Keypoint text descriptions:
>>>

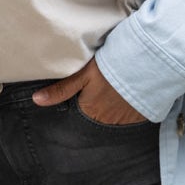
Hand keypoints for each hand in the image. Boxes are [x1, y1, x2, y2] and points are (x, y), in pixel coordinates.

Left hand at [31, 57, 147, 124]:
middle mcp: (107, 121)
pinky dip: (130, 108)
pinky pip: (132, 117)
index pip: (81, 114)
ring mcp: (126, 120)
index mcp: (90, 111)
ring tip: (117, 91)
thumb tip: (36, 100)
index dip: (83, 102)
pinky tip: (131, 95)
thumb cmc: (112, 66)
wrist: (147, 63)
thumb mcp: (84, 74)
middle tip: (105, 89)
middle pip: (98, 117)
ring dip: (115, 108)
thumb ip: (61, 89)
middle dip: (99, 107)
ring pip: (115, 118)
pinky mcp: (142, 117)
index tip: (88, 92)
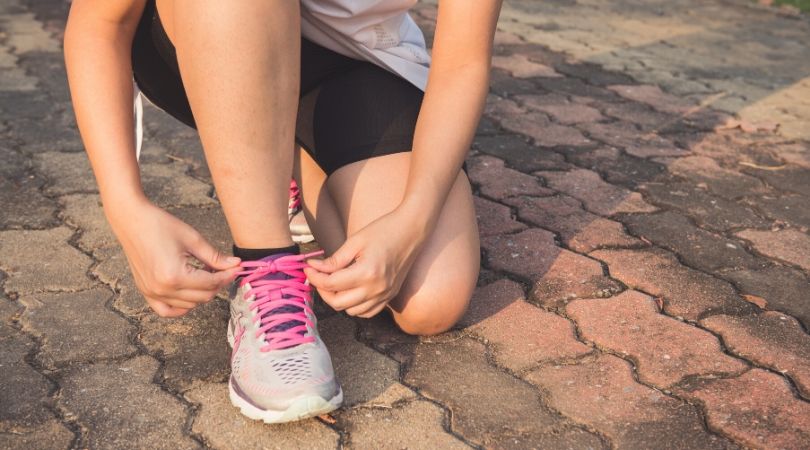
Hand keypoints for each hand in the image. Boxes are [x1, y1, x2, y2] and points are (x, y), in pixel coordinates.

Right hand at [107, 198, 241, 317]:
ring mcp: (152, 293)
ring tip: (205, 274)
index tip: (237, 268)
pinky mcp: (145, 291)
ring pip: (189, 304)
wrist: (131, 220)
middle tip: (224, 269)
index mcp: (175, 276)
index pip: (211, 283)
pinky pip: (166, 310)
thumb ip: (215, 257)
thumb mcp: (193, 239)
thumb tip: (236, 265)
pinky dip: (181, 307)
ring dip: (202, 293)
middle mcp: (162, 289)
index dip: (227, 276)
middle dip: (218, 284)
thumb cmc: (160, 225)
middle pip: (203, 297)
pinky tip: (190, 294)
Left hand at [304, 208, 427, 317]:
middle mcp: (377, 289)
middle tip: (317, 276)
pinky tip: (350, 291)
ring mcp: (385, 295)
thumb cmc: (384, 230)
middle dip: (323, 290)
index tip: (308, 267)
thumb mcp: (355, 242)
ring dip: (338, 300)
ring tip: (333, 282)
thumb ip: (334, 260)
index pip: (331, 284)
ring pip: (351, 311)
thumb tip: (314, 268)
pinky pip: (367, 312)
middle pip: (338, 303)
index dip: (315, 277)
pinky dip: (354, 306)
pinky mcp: (390, 296)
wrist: (412, 230)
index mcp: (367, 273)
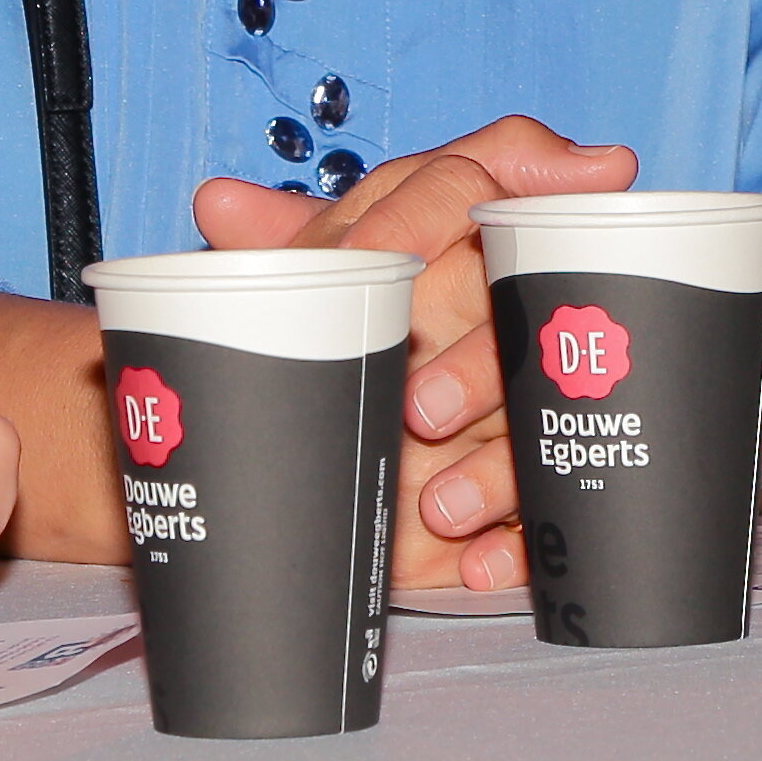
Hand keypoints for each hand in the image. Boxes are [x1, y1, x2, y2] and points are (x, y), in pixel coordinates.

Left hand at [190, 115, 633, 592]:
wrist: (400, 436)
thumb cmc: (375, 329)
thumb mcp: (336, 277)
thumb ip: (288, 239)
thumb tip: (215, 201)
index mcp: (459, 239)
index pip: (460, 193)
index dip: (417, 221)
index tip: (363, 254)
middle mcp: (505, 315)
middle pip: (513, 323)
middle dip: (475, 366)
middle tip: (421, 412)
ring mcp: (529, 403)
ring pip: (535, 425)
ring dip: (495, 470)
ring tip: (441, 508)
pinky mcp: (538, 486)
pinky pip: (546, 515)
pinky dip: (516, 550)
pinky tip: (479, 567)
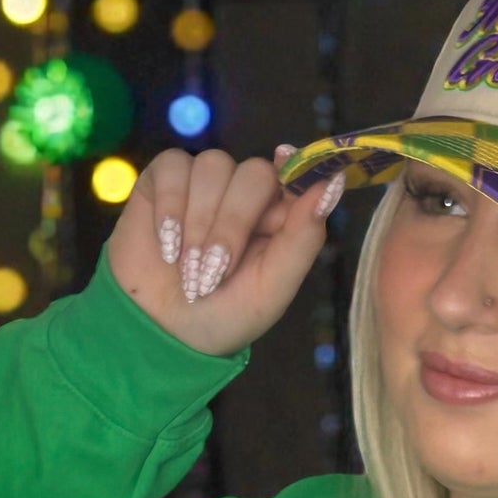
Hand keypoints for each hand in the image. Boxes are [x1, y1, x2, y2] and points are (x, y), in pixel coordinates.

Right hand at [106, 144, 341, 358]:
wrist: (164, 330)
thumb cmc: (225, 314)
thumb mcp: (273, 287)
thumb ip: (304, 236)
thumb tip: (332, 182)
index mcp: (281, 215)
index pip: (297, 176)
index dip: (295, 171)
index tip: (283, 174)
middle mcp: (247, 191)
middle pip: (254, 173)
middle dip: (232, 226)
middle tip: (212, 274)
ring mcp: (207, 180)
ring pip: (213, 166)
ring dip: (198, 223)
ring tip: (186, 269)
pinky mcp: (166, 178)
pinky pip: (173, 167)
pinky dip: (170, 207)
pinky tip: (166, 245)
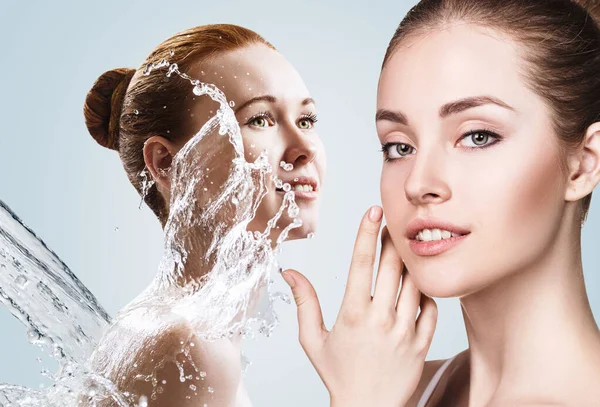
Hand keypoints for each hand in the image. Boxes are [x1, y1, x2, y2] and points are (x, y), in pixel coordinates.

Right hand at [281, 206, 437, 406]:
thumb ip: (304, 302)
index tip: (373, 210)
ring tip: (407, 247)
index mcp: (352, 314)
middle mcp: (381, 319)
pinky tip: (419, 282)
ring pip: (414, 283)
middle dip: (392, 238)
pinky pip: (432, 308)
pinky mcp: (422, 343)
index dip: (366, 232)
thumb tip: (289, 272)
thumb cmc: (338, 374)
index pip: (361, 263)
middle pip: (392, 266)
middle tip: (393, 222)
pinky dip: (427, 291)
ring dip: (411, 261)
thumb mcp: (313, 339)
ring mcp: (405, 331)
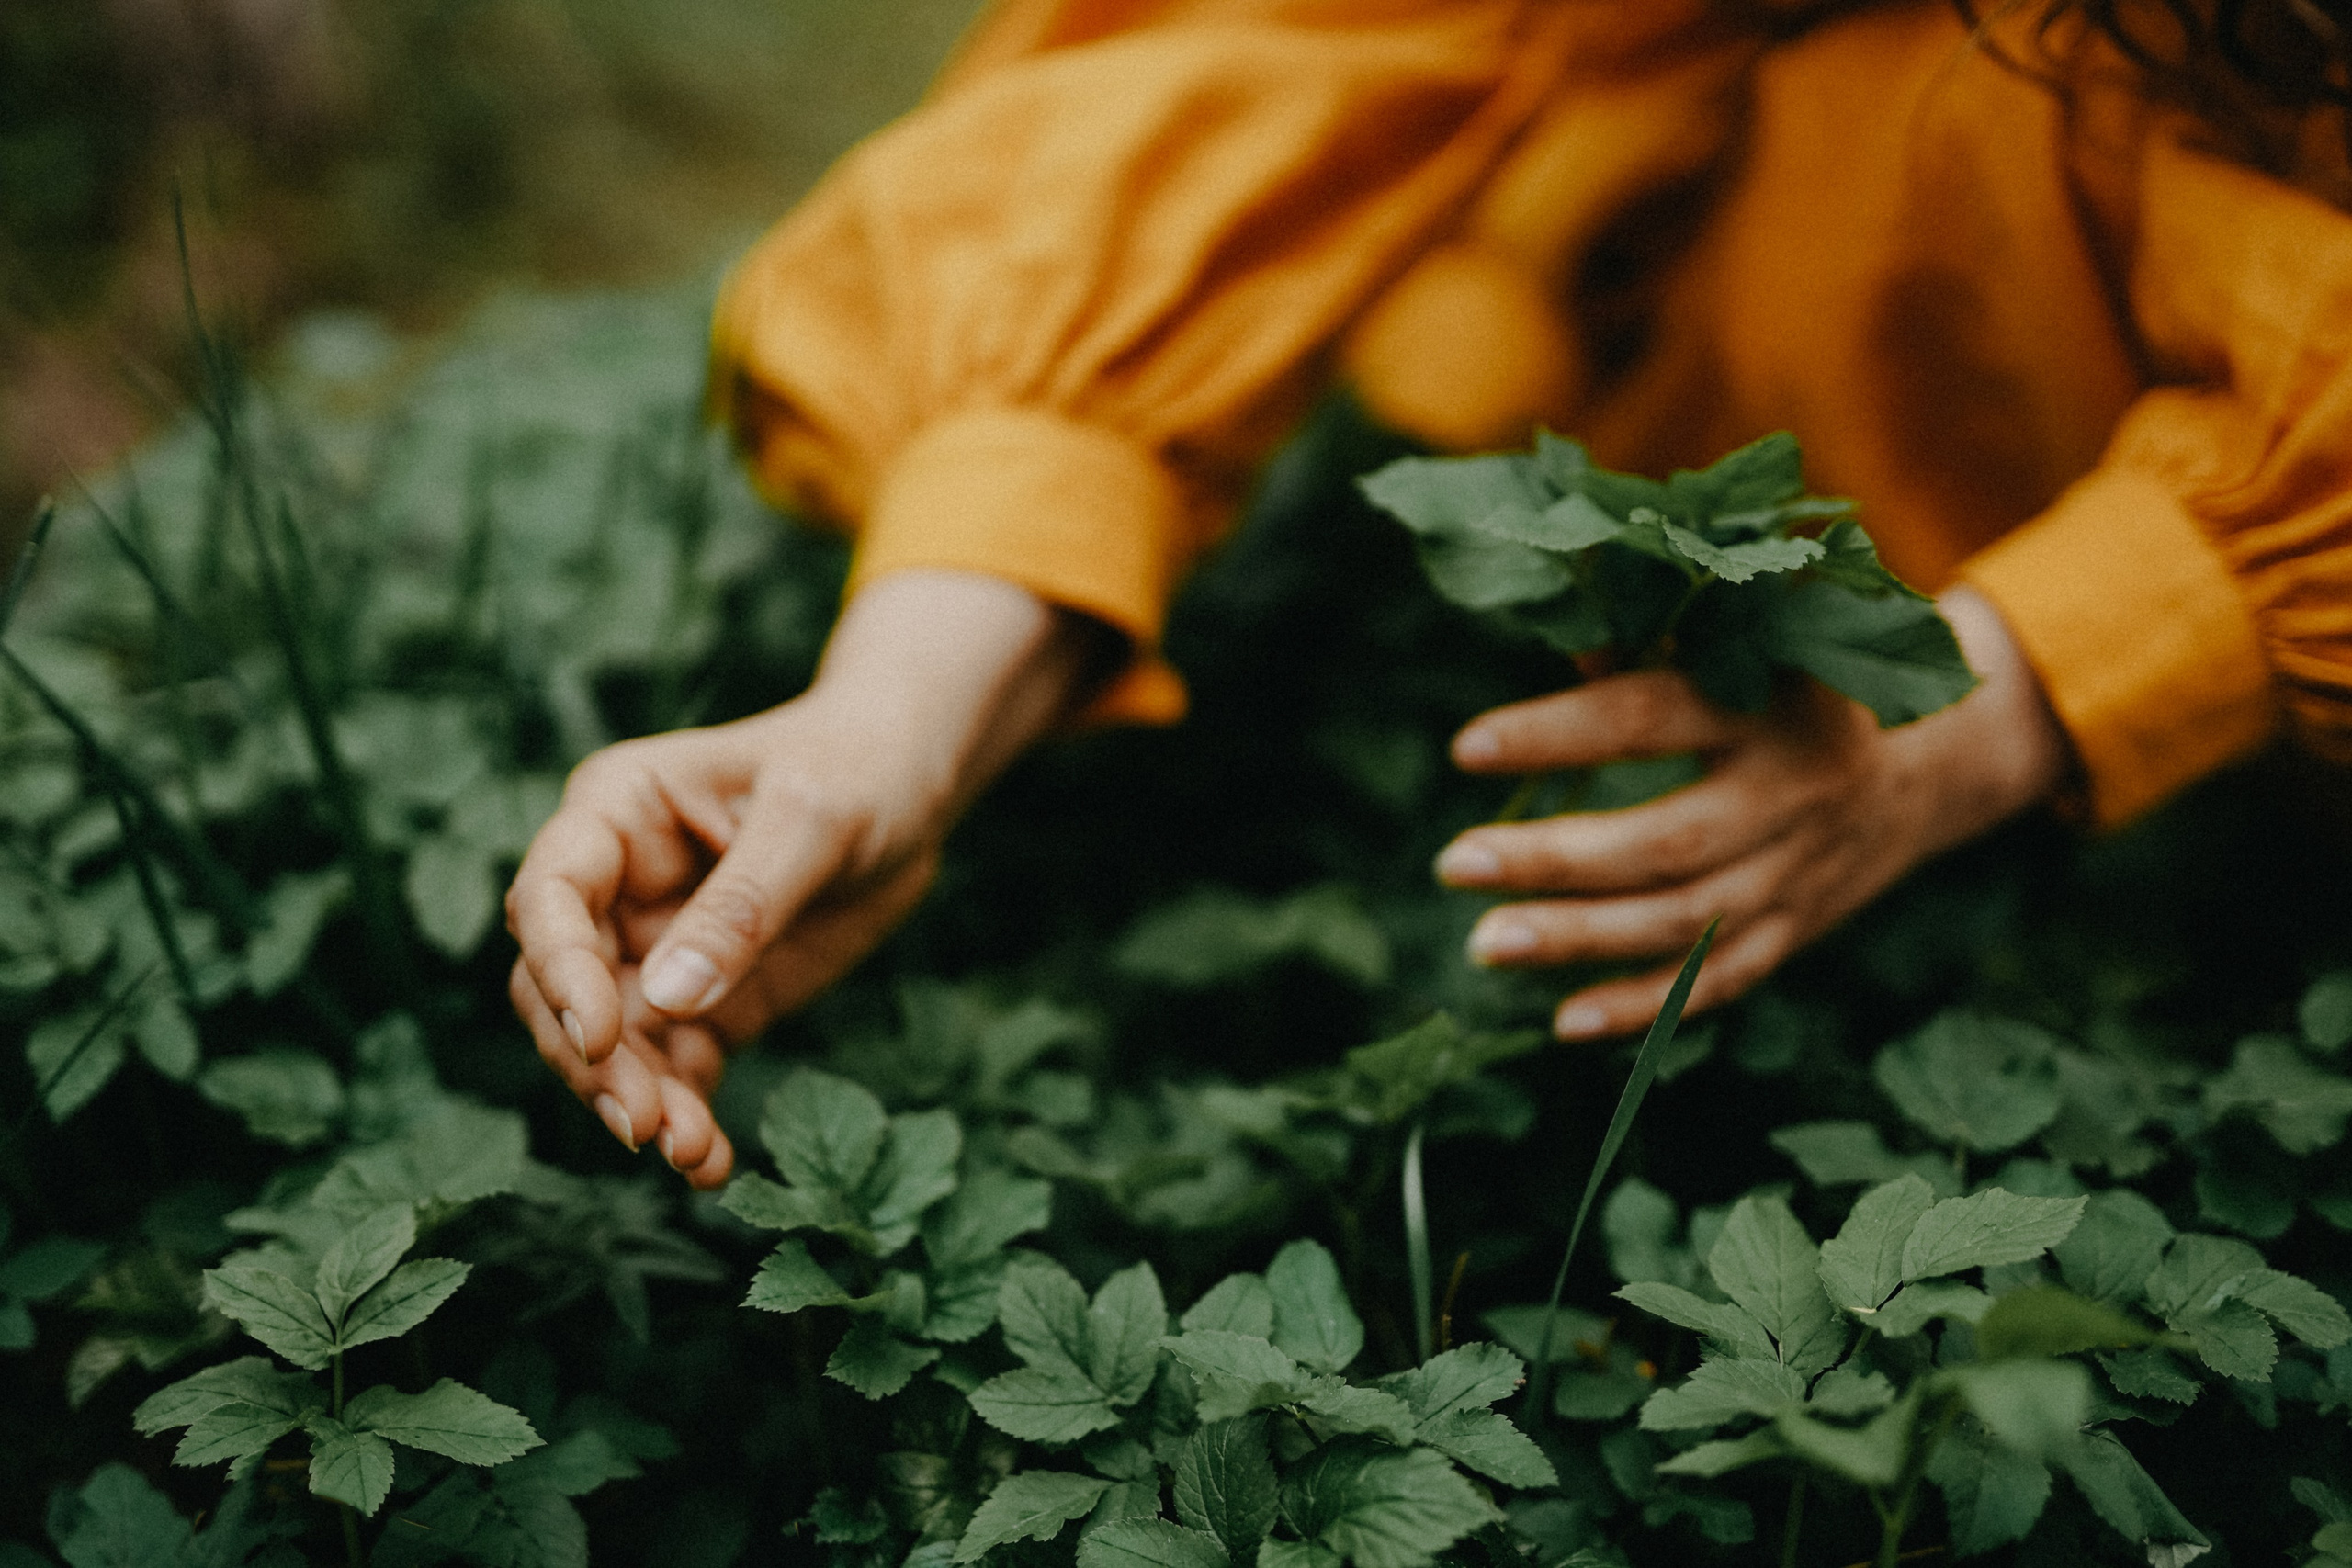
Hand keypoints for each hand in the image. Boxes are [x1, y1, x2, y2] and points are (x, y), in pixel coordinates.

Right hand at [505, 570, 1105, 1185]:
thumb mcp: (813, 821)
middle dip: (595, 1061)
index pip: (551, 897)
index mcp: (618, 813)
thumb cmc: (856, 768)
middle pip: (560, 988)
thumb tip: (667, 1000)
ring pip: (610, 1045)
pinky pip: (675, 1070)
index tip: (603, 1035)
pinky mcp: (705, 1003)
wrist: (911, 786)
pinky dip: (686, 1117)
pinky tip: (712, 1164)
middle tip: (645, 1124)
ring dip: (638, 1102)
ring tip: (692, 1153)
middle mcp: (616, 888)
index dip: (560, 970)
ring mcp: (654, 950)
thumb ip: (743, 905)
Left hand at [1432, 587, 2068, 1038]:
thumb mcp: (1751, 641)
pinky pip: (1719, 983)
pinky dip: (1644, 1009)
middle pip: (1664, 842)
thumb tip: (1563, 640)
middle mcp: (1791, 795)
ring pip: (1684, 924)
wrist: (1932, 764)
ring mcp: (1799, 874)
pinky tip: (1562, 1023)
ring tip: (1483, 944)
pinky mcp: (1797, 931)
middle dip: (1553, 860)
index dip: (1556, 734)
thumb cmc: (1799, 683)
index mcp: (1771, 704)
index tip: (1465, 750)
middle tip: (1453, 863)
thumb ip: (1657, 641)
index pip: (1648, 719)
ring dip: (1579, 940)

<<<

Transcribe the records word for word and include no pictures.

Hand keypoints for each hand in the image. Boxes are [x1, y1, x2, y2] and points are (x, y), in pixel coordinates.

Left hand at [31, 57, 147, 124]:
middle mcp: (107, 121)
pinky dip: (130, 108)
pinky pip: (132, 117)
index pip: (81, 114)
ring mcp: (126, 120)
index mcp: (90, 111)
ring tip: (117, 91)
thumb tip: (36, 100)
index dip: (83, 102)
pinky tip: (131, 95)
thumb cmc: (112, 66)
wrist: (147, 63)
thumb mcp: (84, 74)
middle tip: (105, 89)
middle pip: (98, 117)
ring dip: (115, 108)
thumb ip: (61, 89)
middle dip: (99, 107)
ring pip: (115, 118)
pinky mcp: (142, 117)
index tip: (88, 92)
Hand keypoints for each hand in the image. Boxes are [x1, y1, x2, y2] and points are (x, y), in pixel coordinates.

Right hand at [107, 198, 241, 317]:
ring mcp: (152, 293)
ring tip: (205, 274)
index tip: (237, 268)
pinky mcp: (145, 291)
ring pip: (189, 304)
wrist: (131, 220)
middle tip: (224, 269)
index mcp: (175, 276)
index pip: (211, 283)
pinky pip: (166, 310)
thumb ip: (215, 257)
thumb mcp: (193, 239)
thumb tip: (236, 265)
pinky dip: (181, 307)
ring dip: (202, 293)
middle mcp: (162, 289)
index dip: (227, 276)
middle dip: (218, 284)
thumb cmc: (160, 225)
middle pip: (203, 297)
pinky tip: (190, 294)
Left hand at [304, 208, 427, 317]:
middle mcp: (377, 289)
middle tip: (317, 276)
pinky tip: (350, 291)
ring mcp: (385, 295)
thumb cmc: (384, 230)
middle dip: (323, 290)
index tip: (308, 267)
thumb mcp: (355, 242)
ring dip: (338, 300)
ring tip: (333, 282)
thumb ip: (334, 260)
index pip: (331, 284)
ring pip: (351, 311)
thumb tip: (314, 268)
pinky pip: (367, 312)
middle pip: (338, 303)
index dip: (315, 277)
pinky dip: (354, 306)
pinky mcp: (390, 296)
wrist: (412, 230)
index mcp: (367, 273)
Hand keypoints for each hand in the image. Boxes are [x1, y1, x2, y2] and points are (x, y), in pixel coordinates.

Left hand at [190, 115, 633, 592]:
wrist: (400, 436)
thumb cmc: (375, 329)
thumb mcp: (336, 277)
thumb ip: (288, 239)
thumb tip: (215, 201)
index mcp: (459, 239)
index pip: (460, 193)
index dip: (417, 221)
index tip: (363, 254)
middle mcp: (505, 315)
middle pip: (513, 323)
middle dip: (475, 366)
middle tip: (421, 412)
ring mcp: (529, 403)
ring pip: (535, 425)
ring dip: (495, 470)
ring tip: (441, 508)
pinky mcp: (538, 486)
pinky pip: (546, 515)
pinky dip: (516, 550)
pinky tip: (479, 567)
Hand keypoints for each hand in the image. Boxes are [x1, y1, x2, y2] and points are (x, y), in pixel coordinates.

Right hand at [106, 144, 341, 358]:
wrist: (164, 330)
thumb cmc: (225, 314)
thumb mcp: (273, 287)
thumb ip: (304, 236)
thumb tip: (332, 182)
index mcp: (281, 215)
index pip: (297, 176)
index dip: (295, 171)
index tip: (283, 174)
middle mcp: (247, 191)
middle pip: (254, 173)
middle dip: (232, 226)
middle tip: (212, 274)
ring mcp: (207, 180)
ring pip: (213, 166)
ring dip: (198, 223)
ring tip: (186, 269)
pinky mcp: (166, 178)
pinky pip: (173, 167)
pinky dip: (170, 207)
pinky tip: (166, 245)
Hand keypoints for each hand in the image. Boxes are [x1, y1, x2, y2] and points are (x, y), in pixel coordinates.

Right hand at [281, 206, 437, 406]:
thumb ip: (304, 302)
index tip: (373, 210)
ring tip: (407, 247)
index mcp: (352, 314)
middle mcp: (381, 319)
pinky tip: (419, 282)
ring pip: (414, 283)
middle dip: (392, 238)
pinky pip: (432, 308)
pinky mcp: (422, 343)
index dip: (366, 232)
thumb tip: (289, 272)
thumb cmc: (338, 374)
index pip: (361, 263)
middle pip: (392, 266)
middle tip: (393, 222)
pinky dip: (427, 291)
ring dip: (411, 261)
thumb mcp: (313, 339)
ring mcp: (405, 331)
Hand keypoints for each hand in the image. Boxes are [x1, y1, x2, y2] and points are (x, y), in pixel coordinates.

Right hand at [505, 570, 1105, 1185]:
thumb mcp: (813, 821)
middle dip: (595, 1061)
index pip: (551, 897)
index mcp: (618, 813)
thumb cmc: (856, 768)
middle pip: (560, 988)
thumb tip: (667, 1000)
ring pip: (610, 1045)
pinky pip: (675, 1070)
index tip: (603, 1035)
pinky mcp: (705, 1003)
wrist: (911, 786)
pinky dip: (686, 1117)
pinky tip: (712, 1164)
middle tip: (645, 1124)
ring dip: (638, 1102)
ring tip: (692, 1153)
middle mcp: (616, 888)
index dip: (560, 970)
ring mcp: (654, 950)
thumb ip: (743, 905)
Left hand at [1432, 587, 2068, 1038]:
thumb mcp: (1751, 641)
pinky pip: (1719, 983)
pinky dip: (1644, 1009)
middle pip: (1664, 842)
thumb tip: (1563, 640)
middle mcp: (1791, 795)
ring pip: (1684, 924)
wrist: (1932, 764)
ring mcp: (1799, 874)
pinky tip: (1562, 1023)
ring tip: (1483, 944)
pinky mcp: (1797, 931)
middle dip: (1553, 860)
index dip: (1556, 734)
thumb cmc: (1799, 683)
index mcp: (1771, 704)
index tip: (1465, 750)
middle tip: (1453, 863)
thumb ip: (1657, 641)
index pip: (1648, 719)
ring dip: (1579, 940)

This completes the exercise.